Ich spreche mit dem Patienten, biete ihm an ihm ein Medikament gegen die quälende Atemnot zu verabreichen. Erkläre ihm, dass das nur die Symptome lindern wird. Dass er Versterben kann, auch noch in der gleichen Nacht. Er nickt.
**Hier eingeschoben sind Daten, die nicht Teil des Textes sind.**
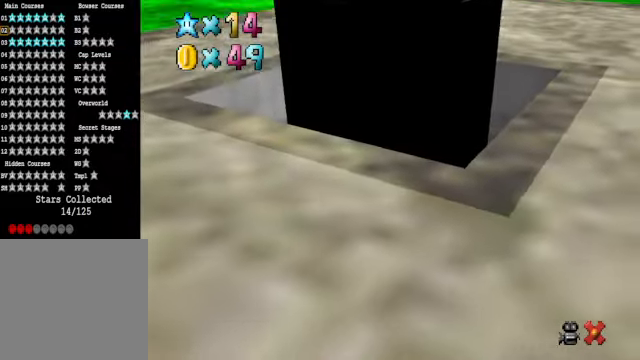
{"buttons": [], "left_stick": "center", "right_stick": "center", "events": []}
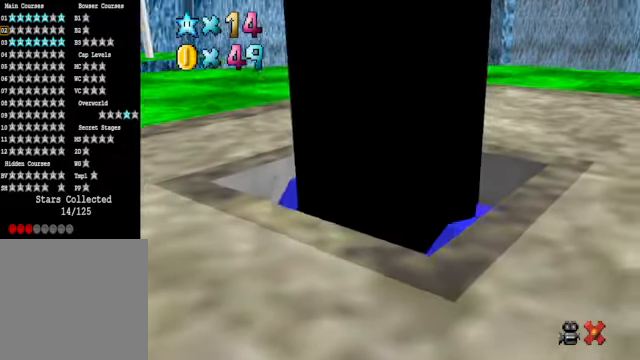
{"buttons": [], "left_stick": "center", "right_stick": "center", "events": []}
Er ist einverstanden. Er unterschreibt dass er gegen ärztlichen Rat zu Hause bleibt. In seinem Bett, im Haus das er eigenhändig aufgebaut hat und dass er weiß, dass es zu Ende geht. Ich spritze ihm Morphin subkutan und noch während ich alles auf meinem Protokoll dokumentiere
höre ich wie er ruhiger wird. Eigentlich zu schnell für das Morphin, vielleicht ist es einfach die Erleichterung, dass wir ihn nicht mitnehmen. Ich spreche nochmal mit dem Sohn, sage ihm, dass er sich jederzeit wieder beim Rettungsdienst melden darf.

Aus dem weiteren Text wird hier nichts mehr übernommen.